Connecticut Department of Social Services Implements New Medically Unlikely Edits Review Process

December 2017 ~

The Connecticut Department of Social Services (DSS) recently released a memo announcing implementation plans for its process for reviewing claims denied solely due to exceeding the National Correct Coding Initiative (NCCI) Medically Unlikely Edit (MUE) limit for dates of service July 1st, 2016 and forward.

As stated in the memo:

Providers can request DSS review of claims with denied details due to exceeding an MUE with Explanation of Benefits (EOB) Code 770 “MUE Units Exceeded”. Claim details over the assigned MUE limit will be denied even if there is an approved prior authorization (PA) that would otherwise allow coverage of the service. If a claim denies solely due to exceeding the NCCI MUE limit, providers may submit a request to have the claim reviewed.

An electronic claim must be submitted following the guidelines set forth in Provider Bulletin 2017-49, “Electronic Claim Submission with Paper Attachment Process” for an MUE review. It must list all the services rendered on the denied claim. The detail that exceeded the allowed MUE must be broken out into two separate details. The first detail line should be submitted with the allowed MUE units and the remaining units must be submitted on a separate detail with the GD modifier. The electronic claim will be suspended for review.

In order for a claim to be reviewed, the following information must be submitted as a paper attachment:

  • a cover letter containing the original Internal Control Number (ICN) and written correspondence explaining the reason for the appeal; and
  • any other information that will support a determination by the Connecticut Medical Assistance Program (CMAP) that the service for which payment denied is medically necessary.

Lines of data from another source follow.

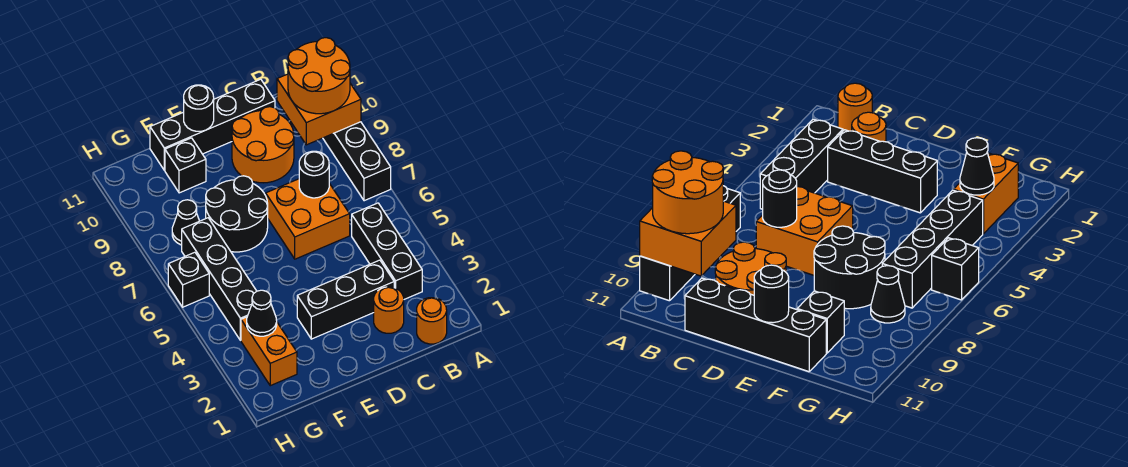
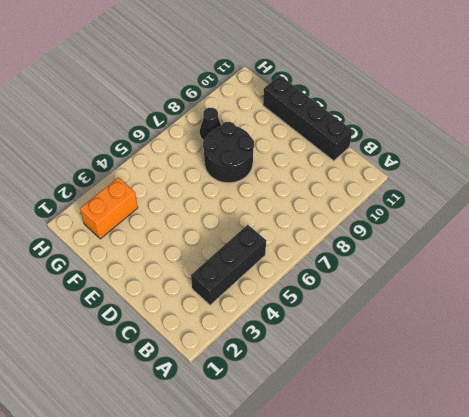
none -> black brick A7:A10 level 1
none -> orange round brick B1 level 1
none -> orange round brick C2 level 1

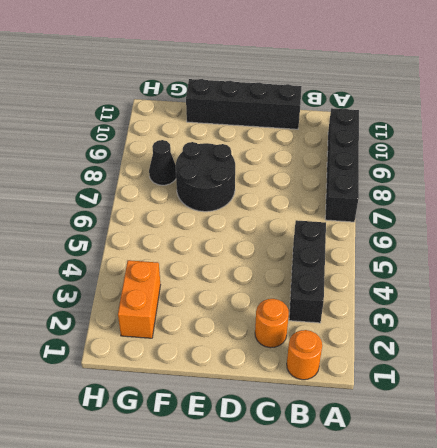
none -> black brick C3:E3 level 1
none -> orange brick C6:D7 level 1
none -> orange round brick C9:D10 level 1

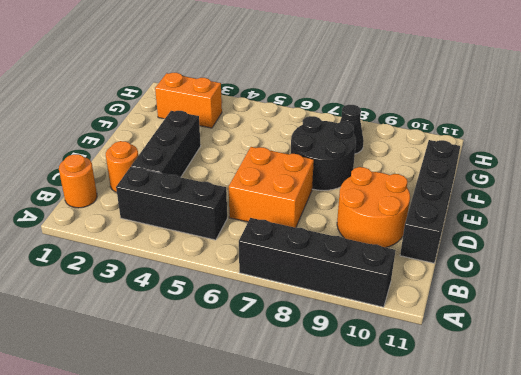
none -> black brick F10 level 1
none -> black brick G4:G7 level 1
none -> black brick H6 level 1

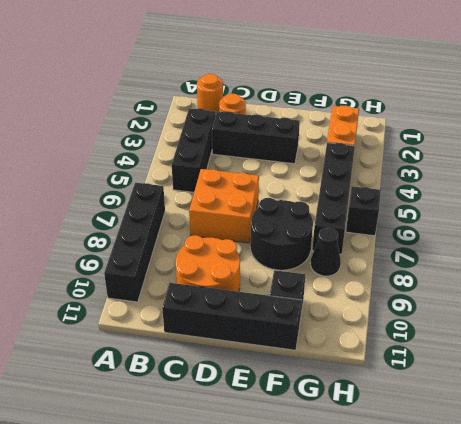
none -> orange brick A9:B10 level 2
none -> black round brick C7 level 2
none -> black round brick E11 level 2

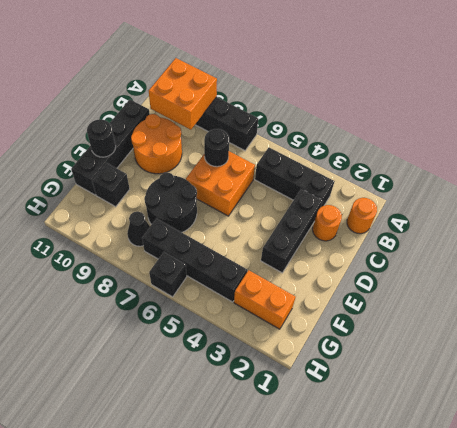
none -> black cone G3 level 2
none -> orange round brick A9:B10 level 3

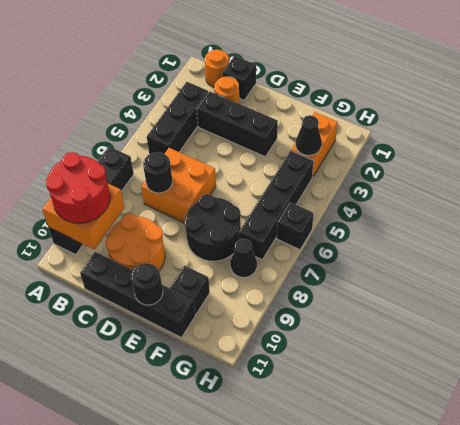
red round brick A9:B10 level 3 -> orange round brick A9:B10 level 3
black brick C1 level 1 -> none

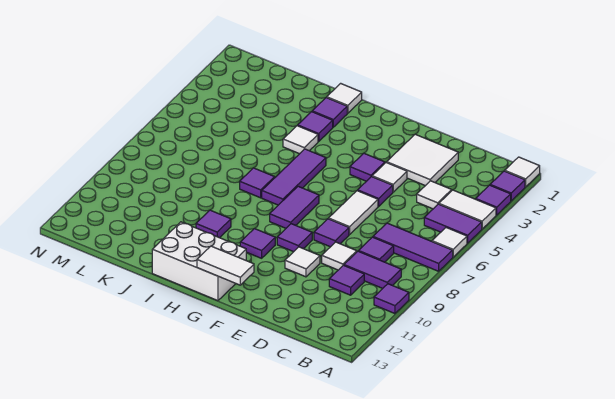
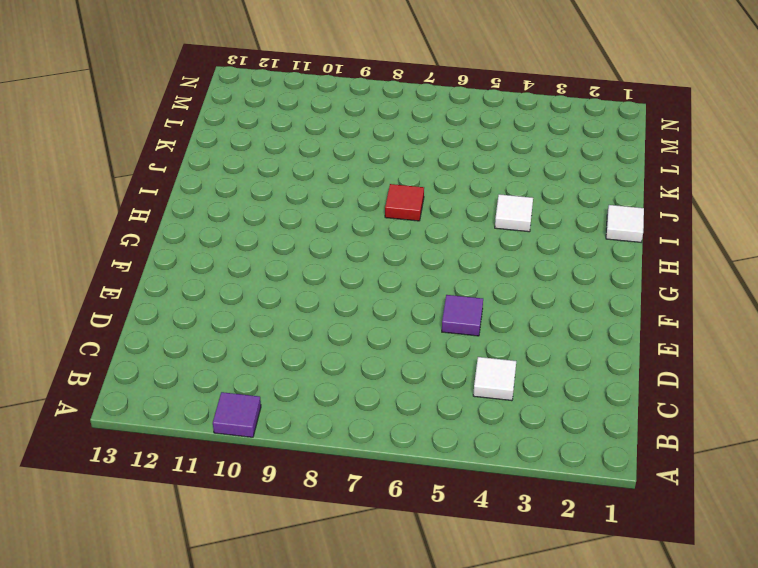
red tile I7 level 1 -> purple tile I7 level 1
none -> white tile A1 level 1
none -> purple tile A2 level 1
none -> purple tile A3 level 1
none -> white tile A4:B4 level 1

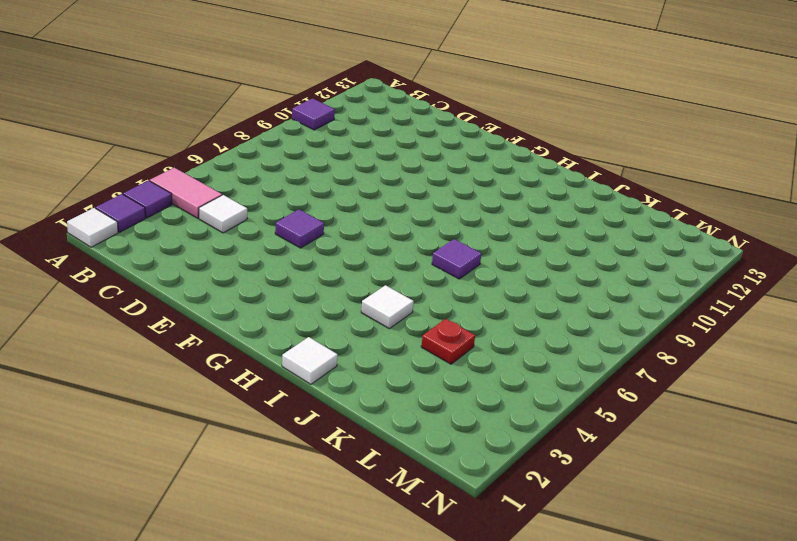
pink tile A4:B4 level 1 -> white tile A4:B4 level 1
red plate K4 level 1 -> none
none -> purple tile A5:B5 level 1
none -> white tile A6 level 1
none -> purple tile A7:C7 level 1
none -> purple tile B9:C9 level 1

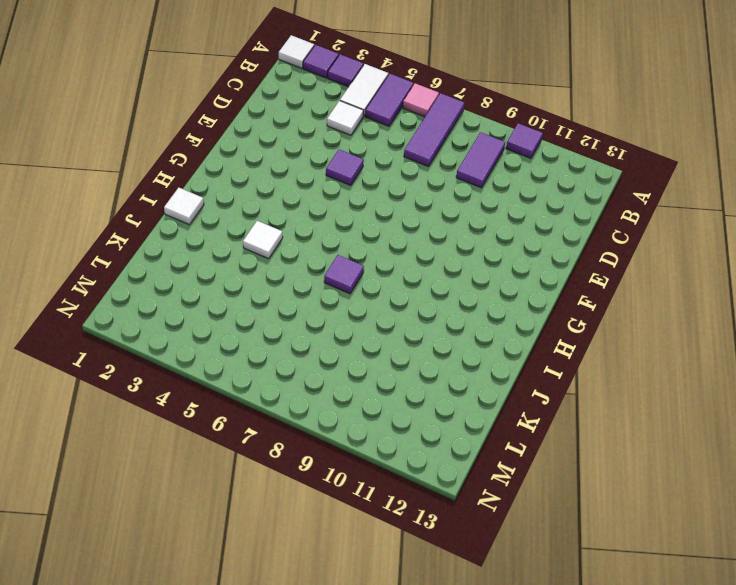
pink tile A6 level 1 -> white tile A6 level 1
none -> purple tile C8 level 1
none -> purple tile C10 level 1
none -> white tile D2:E3 level 1
none -> white tile D9 level 1

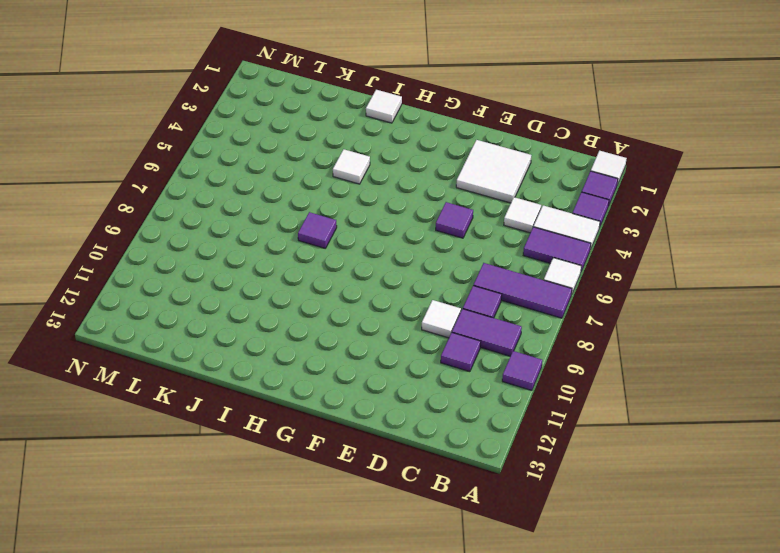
none -> white tile E4 level 1
none -> white tile E6:E7 level 1
none -> purple tile E8 level 1
none -> white tile E10 level 1

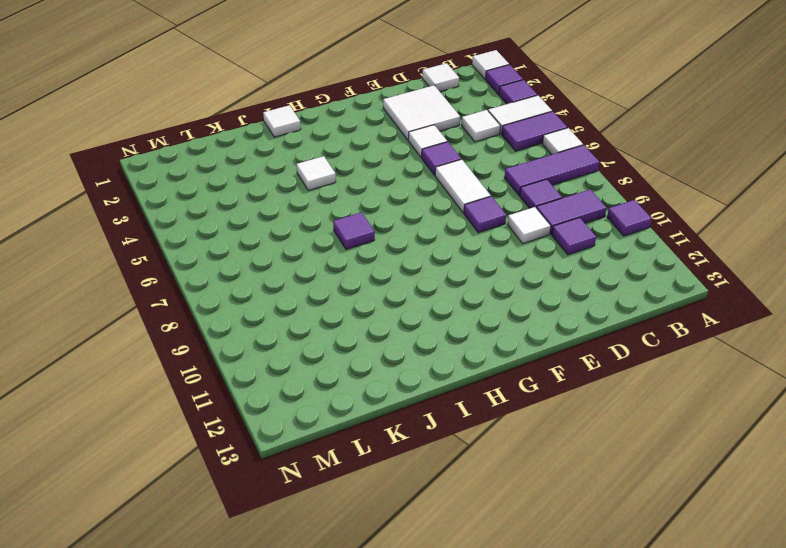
white tile C1 level 1 -> white tile E10 level 1
none -> purple tile F4 level 1
none -> purple tile F9 level 1
none -> purple tile G7:G8 level 1
none -> purple tile G10 level 1

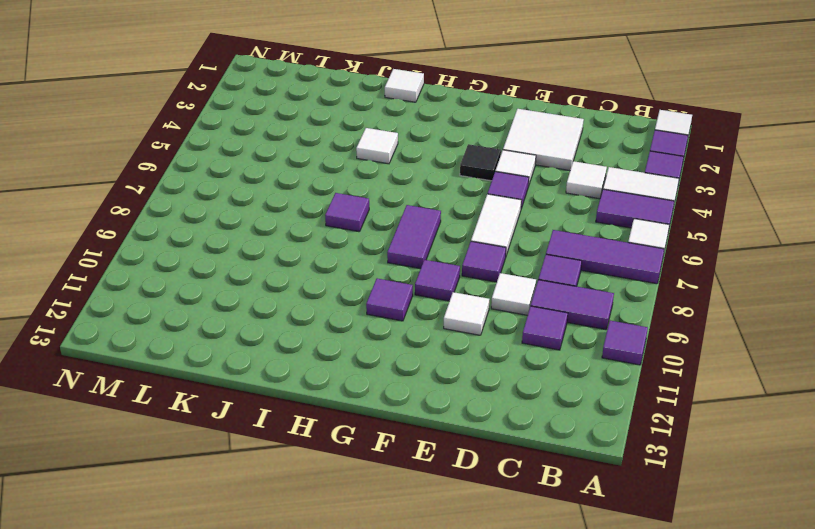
black tile F4 level 1 -> purple tile F4 level 1
none -> white brick G12:I13 level 1
none -> purple tile H5:H7 level 1
none -> purple tile I2 level 1
none -> purple tile I3 level 1

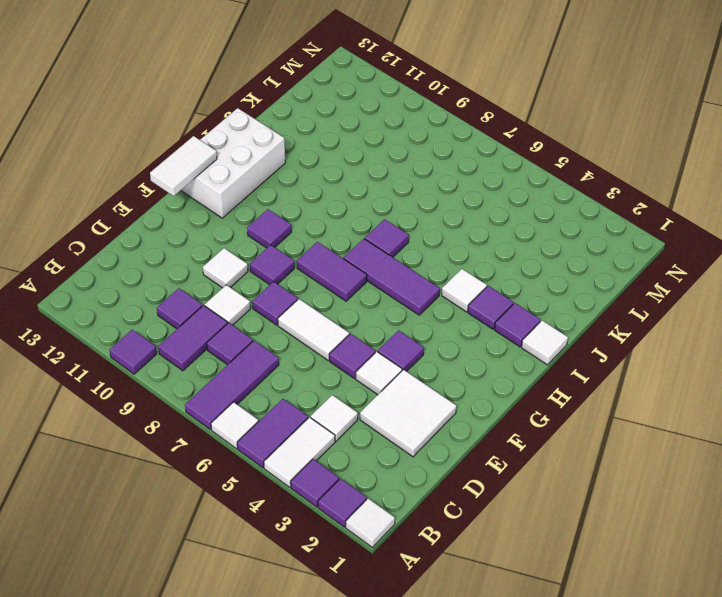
none -> purple tile I10 level 1

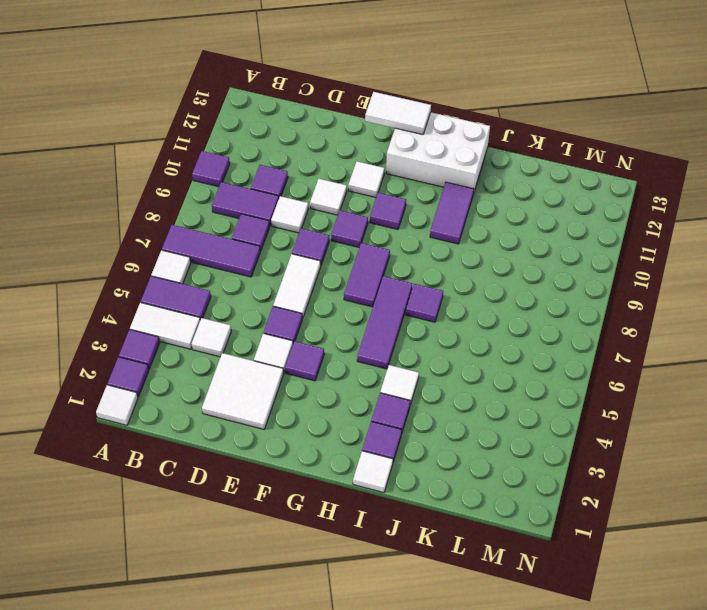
white tile F11 level 1 -> none
purple tile I10:I11 level 1 -> purple tile I10 level 1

The information must be faxed or mailed to DXC Technology following the instructions for submitting paper attachments in Provider Bulletin 2017-49.

Overriding the MUE limit does not guarantee payment. The provider must also demonstrate that the claim was properly completed and submitted in accordance with all CMAP requirements, and that all other prerequisites for payment have been met. Claims that have exceeded the timely filing limits may not be submitted for review. Procedure codes assigned an Ambulatory Payment Classification (APC) status indicator that is considered packaged or non-payable should not be submitted for review.